Teetor filed a lawsuit against the paper. According to the March 29 Washington Post, the paper settled in his favor for an undisclosed sum. At trial, Teetor's lawyer alleged the real reason for the firing was the Gannett chain's "All-American Contest" where papers are evaluated and scored on how many minorities the paper hires and how positively minorities are depicted in news stories. Free Press editors were worried how the town meeting story would affect their scores because the contest results could be a factor in their own job promotions.
Fighting Forbes
The day before Steve Forbes ended his
presidential bid, CBS reporter Phil Jones declared on the
Evening News: "He struck fear in the hearts of his opponents by
launching what may turn out to be the most massive, negative
TV attack campaign in the history of American politics." Jones
failed to mention the role CBS played in promoting negative politics.
The network provided opponents with a free negative ad when it
ran Eric Engberg's February 8 hit piece on the Forbes flat tax.
Engberg referred to Forbes' "number one wackiest flat tax pro-
mise." No wonder the Center for Media and Public Affairs found
that with 87 percent derogatory comments, Engberg was the most
negative reporter during the primaries.
Goldberg Survives, for Now.
Speaking of Eric Engberg,
CBS reporter Bernard Goldberg returned to the air April 9 with
an Evening News "Eye on America" segment on rising youth crime
caused by a deficit of values.

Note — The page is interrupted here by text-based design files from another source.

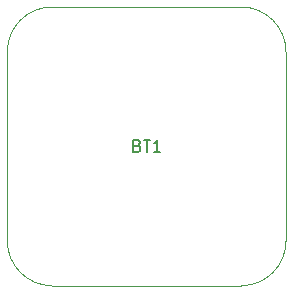
<source format=gbr>
%TF.GenerationSoftware,KiCad,Pcbnew,4.0.5-e0-6337~49~ubuntu16.04.1*%
%TF.CreationDate,2017-01-24T12:55:36-08:00*%
%TF.ProjectId,3x3-CR2032-Coin-Cell,3378332D4352323033322D436F696E2D,1.0*%
%TF.FileFunction,Other,Fab,Top*%
%FSLAX46Y46*%
G04 Gerber Fmt 4.6, Leading zero omitted, Abs format (unit mm)*
G04 Created by KiCad (PCBNEW 4.0.5-e0-6337~49~ubuntu16.04.1) date Tue Jan 24 12:55:36 2017*
%MOMM*%
%LPD*%
G01*
G04 APERTURE LIST*
%ADD10C,0.350000*%
%ADD11C,0.050000*%
%ADD12C,0.150000*%
G04 APERTURE END LIST*
D10*
D11*
X137033000Y-110226000D02*
X153033000Y-110226000D01*
X133233000Y-90426000D02*
X133233000Y-106426000D01*
X156833000Y-90426000D02*
X156833000Y-106426000D01*
X137033000Y-86626000D02*
X153033000Y-86626000D01*
X137033000Y-86626000D02*
G75*
G03X133233000Y-90426000I0J-3800000D01*
G01*
X133233000Y-106426000D02*
G75*
G03X137033000Y-110226000I3800000J0D01*
G01*
X153033000Y-110226000D02*
G75*
G03X156833000Y-106426000I0J3800000D01*
G01*
X156833000Y-90426000D02*
G75*
G03X153033000Y-86626000I-3800000J0D01*
G01*
D12*
X144247286Y-98354571D02*
X144390143Y-98402190D01*
X144437762Y-98449810D01*
X144485381Y-98545048D01*
X144485381Y-98687905D01*
X144437762Y-98783143D01*
X144390143Y-98830762D01*
X144294905Y-98878381D01*
X143913952Y-98878381D01*
X143913952Y-97878381D01*
X144247286Y-97878381D01*
X144342524Y-97926000D01*
X144390143Y-97973619D01*
X144437762Y-98068857D01*
X144437762Y-98164095D01*
X144390143Y-98259333D01*
X144342524Y-98306952D01*
X144247286Y-98354571D01*
X143913952Y-98354571D01*
X144771095Y-97878381D02*
X145342524Y-97878381D01*
X145056809Y-98878381D02*
X145056809Y-97878381D01*
X146199667Y-98878381D02*
X145628238Y-98878381D01*
X145913952Y-98878381D02*
X145913952Y-97878381D01*
X145818714Y-98021238D01*
X145723476Y-98116476D01*
X145628238Y-98164095D01*
M02*

</source>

Goldberg had been off the air
since his February 13 Wall Street Journal op-ed arguing Engberg's story
"set new standards for bias" and the liberal bias charge is
"blatantly true."
The CBS Evening News had been airing "Bernard Goldberg's America," but CBS News President Andrew Heyward dumped the feature and has assigned him to the "Eye on America" beat. Goldberg's eight-week shunning and loss of his signature piece, however, may not be his only punishments. The Washington Post's John Carmody reported March 22: "Heyward would not comment on Goldberg's future when his contract expires at the end of the year." So much for promoting free speech.